The KIII advance harvester, from Jactos SA, conveys freshly harvested coffee beans directly onto trailers, which travel alongside the harvester. This automated process not only boosts productivity, but improves quality as well.

On the go — With a top speed of 18 km/hr, the KIII from Jactos won't be breaking any land speed records. However, this is about as fast as a machine of this size, weight, and high profile can travel over uneven and unpredictable terrain.

Drive wheels of the KIII Advance are powered by MCR10 radial-piston motors, which ransmit high torque from a small envelope.


Coffee production world wide is about 115 million 60-kg sacks per year. . . that's 15.8 billion lb. Of this, about 35% is attributed to Brazil — an impressive growth from 23% in the early 1990s.

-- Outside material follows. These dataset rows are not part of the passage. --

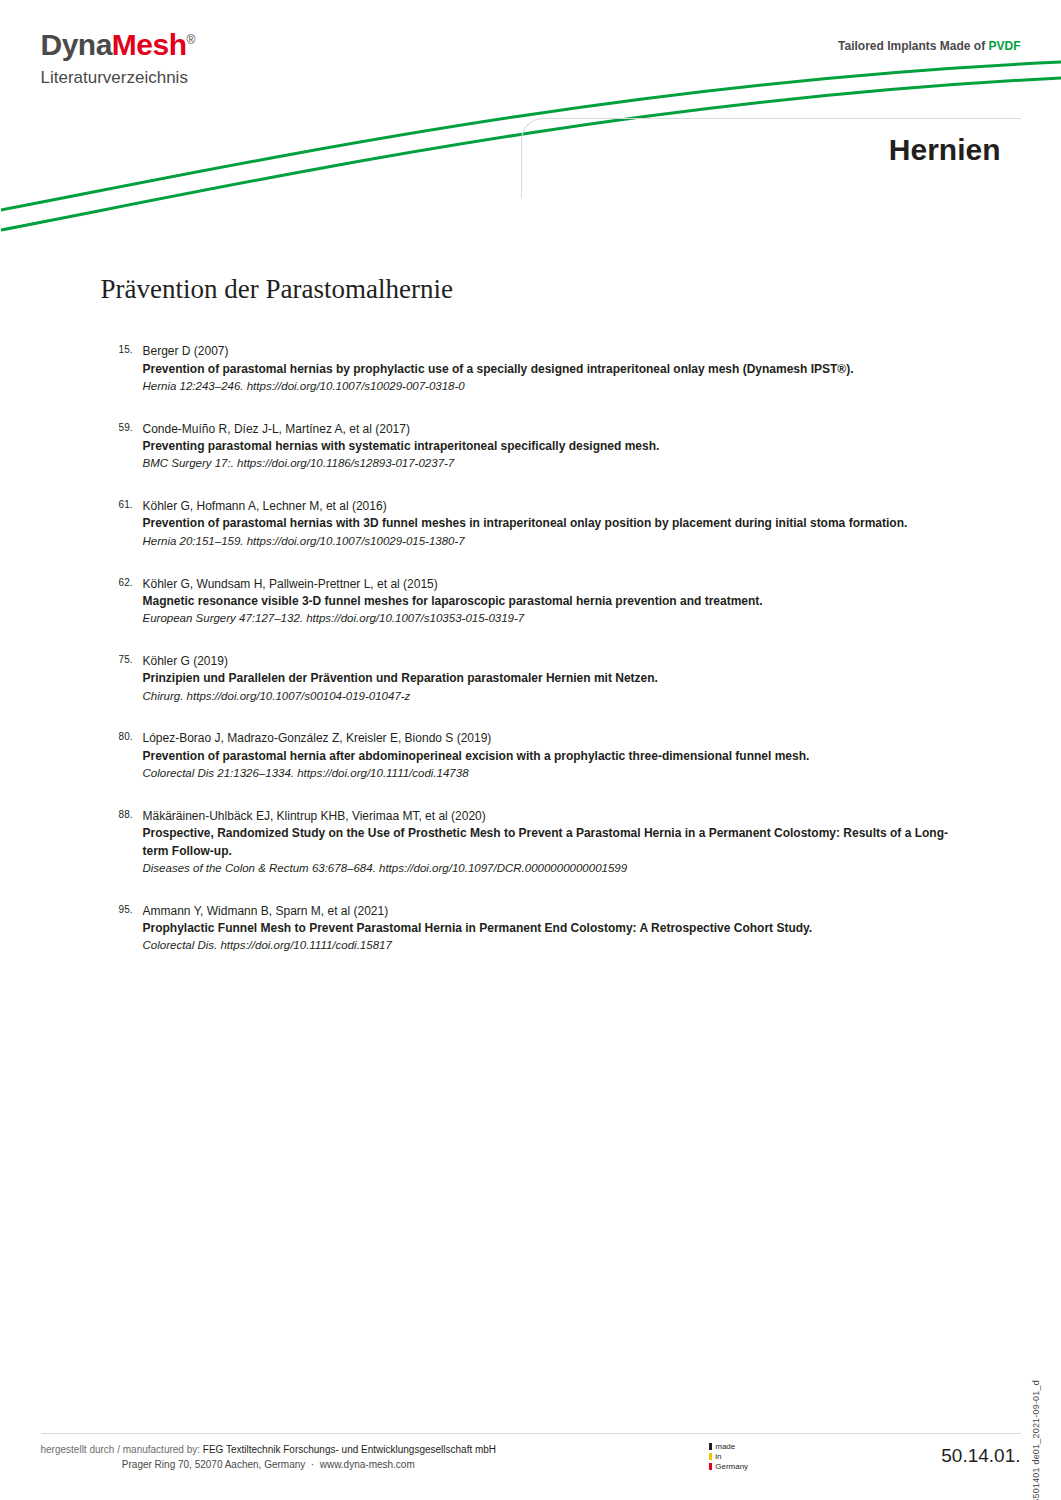Dyna Mesh®
Literaturverzeichnis
Tailored Implants Made of PVDF
Hernien
Prävention der Parastomalhernie
15.
Berger D (2007)
Prevention of parastomal hernias by prophylactic use of a specially designed intraperitoneal onlay mesh (Dynamesh IPST®).
Hernia 12:243–246. https://doi.org/10.1007/s10029-007-0318-0
59.
Conde-Muíño R, Díez J-L, Martínez A, et al (2017)
Preventing parastomal hernias with systematic intraperitoneal specifically designed mesh.
BMC Surgery 17:. https://doi.org/10.1186/s12893-017-0237-7
61.
Köhler G, Hofmann A, Lechner M, et al (2016)
Prevention of parastomal hernias with 3D funnel meshes in intraperitoneal onlay position by placement during initial stoma formation.
Hernia 20:151–159. https://doi.org/10.1007/s10029-015-1380-7
62.
Köhler G, Wundsam H, Pallwein-Prettner L, et al (2015)
Magnetic resonance visible 3-D funnel meshes for laparoscopic parastomal hernia prevention and treatment.
European Surgery 47:127–132. https://doi.org/10.1007/s10353-015-0319-7
75.
Köhler G (2019)
Prinzipien und Parallelen der Prävention und Reparation parastomaler Hernien mit Netzen.
Chirurg. https://doi.org/10.1007/s00104-019-01047-z
80.
López-Borao J, Madrazo-González Z, Kreisler E, Biondo S (2019)
Prevention of parastomal hernia after abdominoperineal excision with a prophylactic three-dimensional funnel mesh.
Colorectal Dis 21:1326–1334. https://doi.org/10.1111/codi.14738
88.
Mäkäräinen-Uhlbäck EJ, Klintrup KHB, Vierimaa MT, et al (2020)
Prospective, Randomized Study on the Use of Prosthetic Mesh to Prevent a Parastomal Hernia in a Permanent Colostomy: Results of a Long-term Follow-up.
Diseases of the Colon & Rectum 63:678–684. https://doi.org/10.1097/DCR.0000000000001599
95.
Ammann Y, Widmann B, Sparn M, et al (2021)
Prophylactic Funnel Mesh to Prevent Parastomal Hernia in Permanent End Colostomy: A Retrospective Cohort Study.
Colorectal Dis. https://doi.org/10.1111/codi.15817
KS501401 de01_2021-09-01_d
hergestellt durch / manufactured by: FEG Textiltechnik Forschungs- und Entwicklungsgesellschaft mbH Prager Ring 70, 52070 Aachen, Germany · www.dyna-mesh.com
made in Germany
50.14.01.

Two reasons are cited for this improvement. First, the Brazilian government introduced a stabilized currency that encouraged coffee producers to export and invest in their own competitiveness. Second, agricultural machine builders developed coffee harvesters with higher productivity and energy efficiency. A case in point is Jactos SA, Pomeia, Sao Paulo, which recently introduced its KIII Advance coffee harvesting machine. Compared to conventional harvesting methods, the KIII Advance helps reduce harvesting from 30% of total production cost to about 10%.

Productive picking process
Once at a coffee field, the KIII Advance travels at 1 to 3 km/hr (0.6 to 1.9 mph) between rows of coffee bushes. Two rotating upright members contain flexible plastic vibrating arms. Vibration of the arms can be adjusted to the particular conditions — such as bush species or coffee bean ripeness. The arms grasp and shake the branches of the bush according to machine settings.

Once loosened from the branches, the beans fall and are collected on a sieve at the bottom of the harvester. A fan blows away leaves and other light debris, and the beans are transported via pneumatic conveyor to a trailer accompanying the harvester.

After a harvester has worked an entire field, it moves onto the next. The machine can harvest up to 8500 kg (18,700 lb) of coffee beans per hour. During a 70- to 90-day harvesting season, the harvesters work virtually 24 hr/day. Consequently, time spent traveling from one field to the next cuts into productivity. For this reason, the KIII Advance's hydrostatic propulsion system can be shifted into travel mode, enabling it to reach speeds of 18 km/hr (11.2 mph). Considering the unpredictable terrain of a typical coffee plantation, this is as fast as a machine this size can safely move.

Adjustable and versatile
Conditions from one plantation to another — and from one field to another — can vary greatly. For example, coffee fields may be located on a hillside, in a valley, or on uneven terrain. Furthermore, the coffee bushes themselves usually are of different heights and may be planted with different spacing between rows.

To address these challenges, hydraulic motors drive the wheels, hydraulic actuators change the spacing (track) of the drive wheels, and additional hydraulic actuators adjust vertical spacing of the wheels — which is essential for keeping the KIII level when harvesting on a hillside.

The combination of these three features illustrates a capability of hydraulics that would be impractical by any other means. A purely mechanical solution would be bulkier, heavier, more costly, and incorporate chain and gear drives requiring intensive maintenance. Trying to accomplish the tasks electrically would be even less practical, if it could be done at all. The hydraulic solution, however, is easy to control and by far the most compact, lightweight, and reliable.

Hydraulics for propulsion
Jactos offers the KIII Advance in two-and four-wheel drive versions. Its adjustable drive operates in automatic mode for on-road operation and manual for operation in a field. The hydrostatic system is powered by an axial-piston pump, and each drive wheel is powered by a radial-piston motor with dynamic braking. Because of their design, radial-piston motors deliver low-speed, high-torque power within a small envelope.

Closed-loop control of the hydraulic system is designed to provide a consistent supply of pressurized fluid to all hydraulic actuators even when maximum torque is required of the hydrostatic drive.

The harvesters can also be equipped with electronic instrumentation to report "quantity harvested in real time" and GPS or DGPS for simultaneous monitoring of geographical position.

Information for this application was provided by Erich Nold, of Bosch Rexroth Mobile Hydraulics, Atibaia, Brazil.